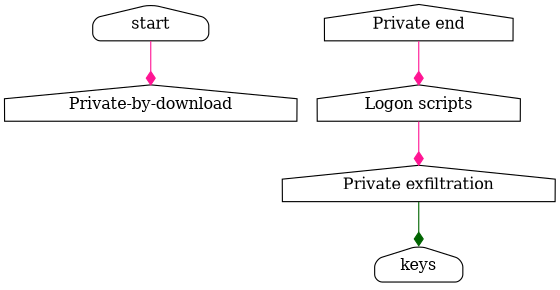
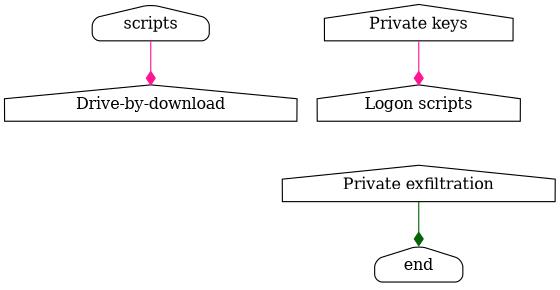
  digraph {
    node [shape=house]
    edge [arrowhead=diamond color=deeppink]
-   n1 [label=start style=rounded]
-   n2 [label="Private-by-download"]
-   n3 [label="Private end"]
+   n1 [label=scripts style=rounded]
+   n2 [label="Drive-by-download"]
+   n3 [label="Private keys"]
    n4 [label="Logon scripts"]
    n5 [label="Private exfiltration"]
-   n6 [label=keys style=rounded]
+   n6 [label=end style=rounded]
    n1 -> n2
    n3 -> n4
-   n4 -> n5
    n5 -> n6 [color=darkgreen]
  }
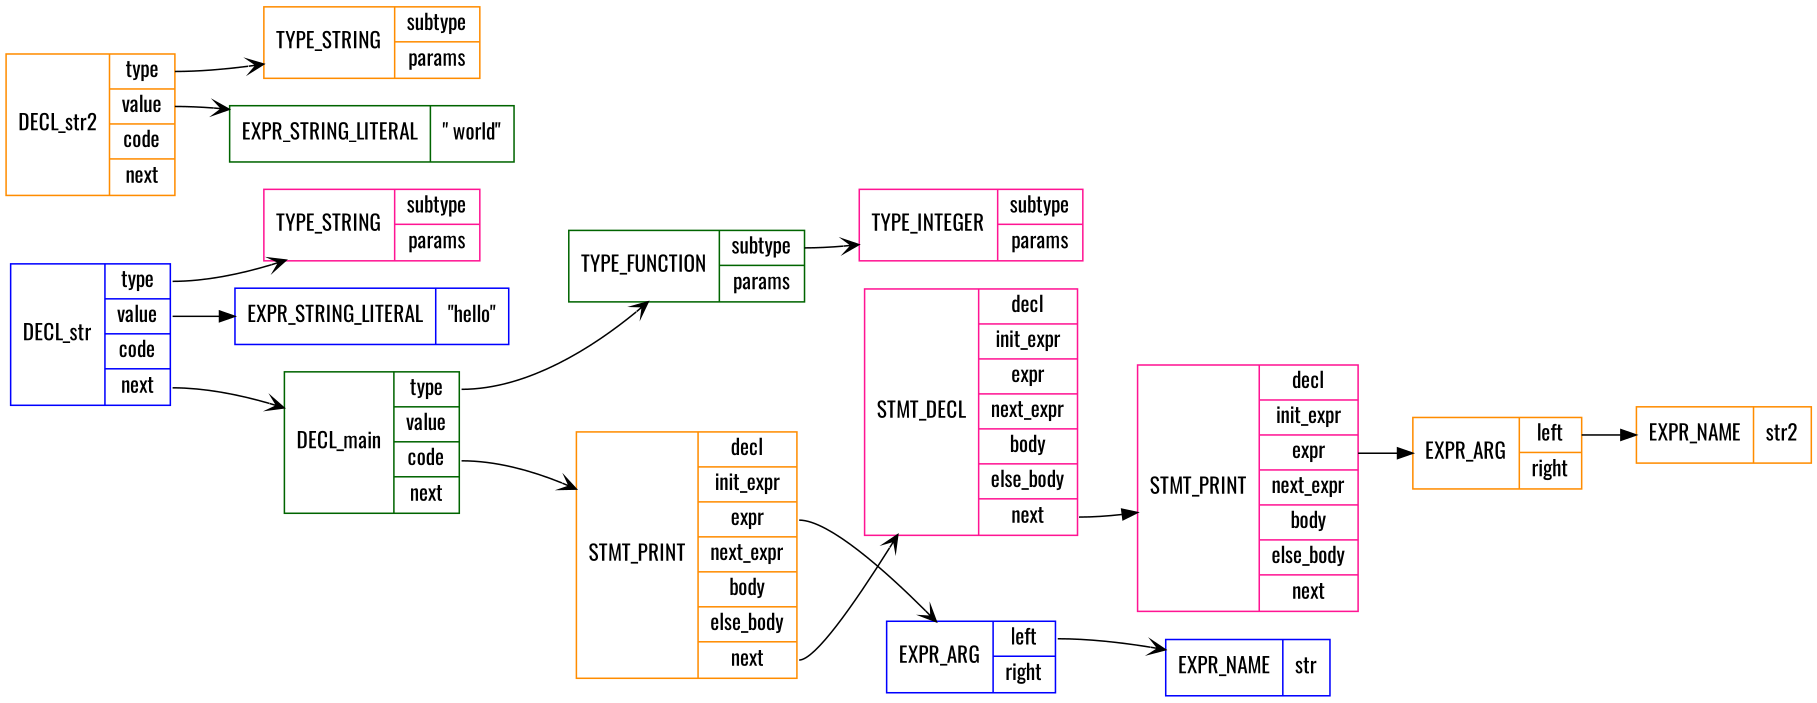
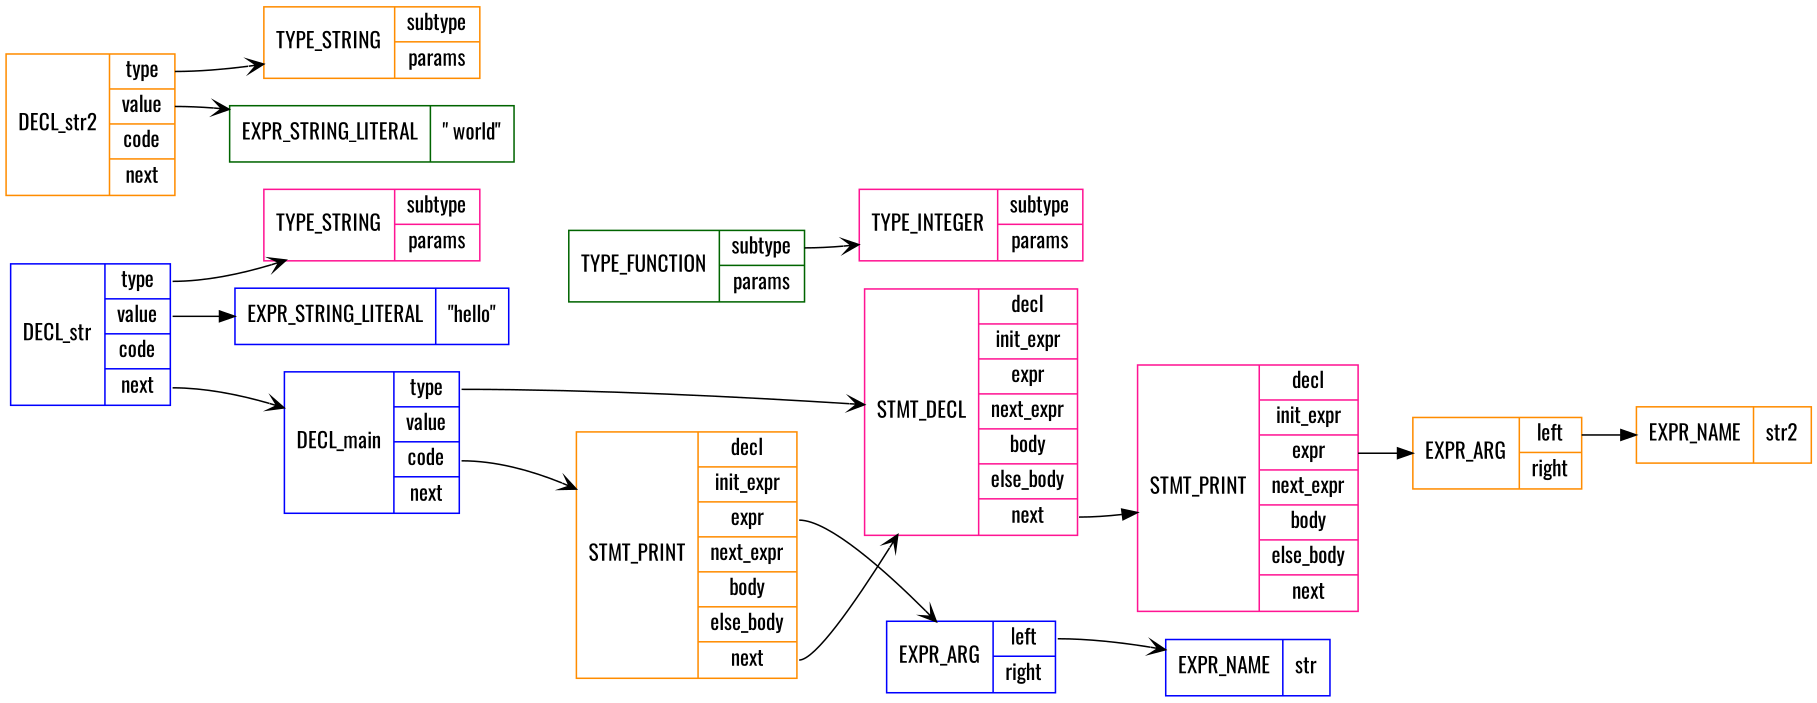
  digraph {
    fontname=Oswald
    rankdir=LR
    node [color=darkorange fontname=Oswald shape=record]
    edge [arrowhead=vee fontname=Oswald tailport=type]
    n1 [color=blue label="{DECL_str | { <type> type | <value> value | <code> code | <next> next }}"]
    n2 [color=deeppink label="{TYPE_STRING| { <subtype> subtype | <params> params}}"]
    n3 [color=blue label="{EXPR_STRING_LITERAL | { \"hello\" }}"]
-   n4 [color=darkgreen label="{DECL_main | { <type> type | <value> value | <code> code | <next> next }}"]
+   n4 [color=blue label="{DECL_main | { <type> type | <value> value | <code> code | <next> next }}"]
    n5 [color=darkgreen label="{TYPE_FUNCTION| { <subtype> subtype | <params> params}}"]
    n6 [label="{STMT_PRINT | { <decl> decl | <init_expr> init_expr | <expr> expr | <next_expr> next_expr | <body> body | <else_body> else_body | <next> next }}"]
    n7 [color=deeppink label="{TYPE_INTEGER | { <subtype> subtype | <params> params }}"]
    n8 [color=blue label="{EXPR_ARG | { <left> left | <right> right }}"]
    n9 [color=deeppink label="{STMT_DECL | { <decl> decl | <init_expr> init_expr | <expr> expr | <next_expr> next_expr | <body> body | <else_body> else_body | <next> next }}"]
    n10 [color=blue label="{EXPR_NAME | { str }}"]
    n11 [color=deeppink label="{STMT_PRINT | { <decl> decl | <init_expr> init_expr | <expr> expr | <next_expr> next_expr | <body> body | <else_body> else_body | <next> next }}"]
    n12 [label="{DECL_str2 | { <type> type | <value> value | <code> code | <next> next }}"]
    n13 [label="{TYPE_STRING| { <subtype> subtype | <params> params}}"]
    n14 [color=darkgreen label="{EXPR_STRING_LITERAL | { \" world\" }}"]
    n15 [label="{EXPR_ARG | { <left> left | <right> right }}"]
    n16 [label="{EXPR_NAME | { str2 }}"]
    n1 -> n2
    n1 -> n3 [arrowhead=normal tailport=value]
    n1 -> n4 [tailport=next]
-   n4 -> n5
+   n4 -> n9
    n4 -> n6 [tailport=code]
    n5 -> n7 [tailport=subtype]
    n6 -> n8 [tailport=expr]
    n6 -> n9 [tailport=next]
    n8 -> n10 [tailport=left]
    n9 -> n11 [arrowhead=normal tailport=next]
    n11 -> n15 [arrowhead=normal tailport=expr]
    n12 -> n13
    n12 -> n14 [tailport=value]
    n15 -> n16 [arrowhead=normal tailport=left]
  }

* * *

- SET PROBLEM
How many lines in the rows above contain the string "Private", with case counting? Reply with the number alone.

- SOLUTION TO THIS TASK
4